Exercise prompt –
Could you update the records from the line with "Csapatunk két héttel" to the line with "3. Lovirea mingii", replacing "friends" with "buddies" and leaving everything else unchanged?

Data provided –
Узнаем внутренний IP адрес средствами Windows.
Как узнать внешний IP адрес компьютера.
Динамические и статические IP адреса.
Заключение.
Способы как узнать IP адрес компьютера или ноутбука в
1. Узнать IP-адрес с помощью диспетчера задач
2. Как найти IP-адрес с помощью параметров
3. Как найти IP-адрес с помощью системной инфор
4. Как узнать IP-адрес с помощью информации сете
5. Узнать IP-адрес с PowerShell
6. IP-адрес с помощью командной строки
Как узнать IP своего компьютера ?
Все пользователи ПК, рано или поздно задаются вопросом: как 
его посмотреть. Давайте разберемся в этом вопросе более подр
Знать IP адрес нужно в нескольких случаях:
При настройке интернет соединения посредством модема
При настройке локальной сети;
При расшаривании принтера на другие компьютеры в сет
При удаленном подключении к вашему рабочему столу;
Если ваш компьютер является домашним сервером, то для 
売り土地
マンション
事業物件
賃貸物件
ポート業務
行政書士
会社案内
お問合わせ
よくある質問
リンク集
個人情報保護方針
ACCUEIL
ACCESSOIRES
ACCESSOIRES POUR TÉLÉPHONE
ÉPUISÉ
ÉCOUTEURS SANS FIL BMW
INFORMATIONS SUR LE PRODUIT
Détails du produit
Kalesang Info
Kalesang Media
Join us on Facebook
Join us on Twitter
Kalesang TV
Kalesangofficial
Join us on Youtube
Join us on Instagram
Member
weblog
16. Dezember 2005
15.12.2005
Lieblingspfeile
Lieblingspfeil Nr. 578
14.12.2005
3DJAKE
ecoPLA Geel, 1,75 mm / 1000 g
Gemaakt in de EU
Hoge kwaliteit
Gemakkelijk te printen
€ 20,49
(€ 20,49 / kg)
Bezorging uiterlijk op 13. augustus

...

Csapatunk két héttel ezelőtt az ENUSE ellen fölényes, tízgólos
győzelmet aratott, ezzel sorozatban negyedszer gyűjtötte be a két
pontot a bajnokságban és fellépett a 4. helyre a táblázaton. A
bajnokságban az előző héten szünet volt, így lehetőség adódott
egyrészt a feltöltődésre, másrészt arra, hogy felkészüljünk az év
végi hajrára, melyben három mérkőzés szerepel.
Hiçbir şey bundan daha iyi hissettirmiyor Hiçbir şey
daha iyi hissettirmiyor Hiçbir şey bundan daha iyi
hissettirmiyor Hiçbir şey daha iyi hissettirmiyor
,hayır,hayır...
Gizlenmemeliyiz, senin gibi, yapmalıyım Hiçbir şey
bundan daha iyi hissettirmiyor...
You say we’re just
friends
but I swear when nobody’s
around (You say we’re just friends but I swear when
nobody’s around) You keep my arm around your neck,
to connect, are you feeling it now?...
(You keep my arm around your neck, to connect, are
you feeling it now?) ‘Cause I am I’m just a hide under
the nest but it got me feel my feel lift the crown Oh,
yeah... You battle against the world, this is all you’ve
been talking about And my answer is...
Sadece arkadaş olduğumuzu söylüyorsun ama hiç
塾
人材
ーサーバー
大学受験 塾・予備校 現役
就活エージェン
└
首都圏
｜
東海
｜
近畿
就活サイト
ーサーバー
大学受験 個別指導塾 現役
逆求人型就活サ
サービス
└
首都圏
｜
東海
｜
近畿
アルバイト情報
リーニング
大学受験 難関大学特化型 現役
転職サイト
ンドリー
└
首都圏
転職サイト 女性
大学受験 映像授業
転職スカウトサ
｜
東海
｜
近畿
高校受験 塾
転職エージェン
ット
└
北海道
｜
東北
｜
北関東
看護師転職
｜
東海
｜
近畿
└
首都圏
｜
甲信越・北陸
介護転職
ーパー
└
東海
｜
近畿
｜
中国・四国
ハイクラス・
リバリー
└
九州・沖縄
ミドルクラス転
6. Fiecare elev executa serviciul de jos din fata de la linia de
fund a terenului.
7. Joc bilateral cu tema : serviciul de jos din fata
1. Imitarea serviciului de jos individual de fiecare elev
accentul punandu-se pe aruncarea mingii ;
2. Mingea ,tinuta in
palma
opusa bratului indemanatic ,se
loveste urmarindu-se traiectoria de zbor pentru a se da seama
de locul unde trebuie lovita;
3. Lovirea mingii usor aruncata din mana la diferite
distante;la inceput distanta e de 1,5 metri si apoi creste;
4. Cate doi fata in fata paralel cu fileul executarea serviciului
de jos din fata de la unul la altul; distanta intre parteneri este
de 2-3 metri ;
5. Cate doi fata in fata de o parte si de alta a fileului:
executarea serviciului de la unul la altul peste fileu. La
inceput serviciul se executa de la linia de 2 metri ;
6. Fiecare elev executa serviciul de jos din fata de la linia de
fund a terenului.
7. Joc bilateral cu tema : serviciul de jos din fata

Answer to this problem –
Csapatunk két héttel ezelőtt az ENUSE ellen fölényes, tízgólos
győzelmet aratott, ezzel sorozatban negyedszer gyűjtötte be a két
pontot a bajnokságban és fellépett a 4. helyre a táblázaton. A
bajnokságban az előző héten szünet volt, így lehetőség adódott
egyrészt a feltöltődésre, másrészt arra, hogy felkészüljünk az év
végi hajrára, melyben három mérkőzés szerepel.
Hiçbir şey bundan daha iyi hissettirmiyor Hiçbir şey
daha iyi hissettirmiyor Hiçbir şey bundan daha iyi
hissettirmiyor Hiçbir şey daha iyi hissettirmiyor
,hayır,hayır...
Gizlenmemeliyiz, senin gibi, yapmalıyım Hiçbir şey
bundan daha iyi hissettirmiyor...
You say we’re just
buddies
but I swear when nobody’s
around (You say we’re just buddies but I swear when
nobody’s around) You keep my arm around your neck,
to connect, are you feeling it now?...
(You keep my arm around your neck, to connect, are
you feeling it now?) ‘Cause I am I’m just a hide under
the nest but it got me feel my feel lift the crown Oh,
yeah... You battle against the world, this is all you’ve
been talking about And my answer is...
Sadece arkadaş olduğumuzu söylüyorsun ama hiç
塾
人材
ーサーバー
大学受験 塾・予備校 現役
就活エージェン
└
首都圏
｜
東海
｜
近畿
就活サイト
ーサーバー
大学受験 個別指導塾 現役
逆求人型就活サ
サービス
└
首都圏
｜
東海
｜
近畿
アルバイト情報
リーニング
大学受験 難関大学特化型 現役
転職サイト
ンドリー
└
首都圏
転職サイト 女性
大学受験 映像授業
転職スカウトサ
｜
東海
｜
近畿
高校受験 塾
転職エージェン
ット
└
北海道
｜
東北
｜
北関東
看護師転職
｜
東海
｜
近畿
└
首都圏
｜
甲信越・北陸
介護転職
ーパー
└
東海
｜
近畿
｜
中国・四国
ハイクラス・
リバリー
└
九州・沖縄
ミドルクラス転
6. Fiecare elev executa serviciul de jos din fata de la linia de
fund a terenului.
7. Joc bilateral cu tema : serviciul de jos din fata
1. Imitarea serviciului de jos individual de fiecare elev
accentul punandu-se pe aruncarea mingii ;
2. Mingea ,tinuta in
palma
opusa bratului indemanatic ,se
loveste urmarindu-se traiectoria de zbor pentru a se da seama
de locul unde trebuie lovita;
3. Lovirea mingii usor aruncata din mana la diferite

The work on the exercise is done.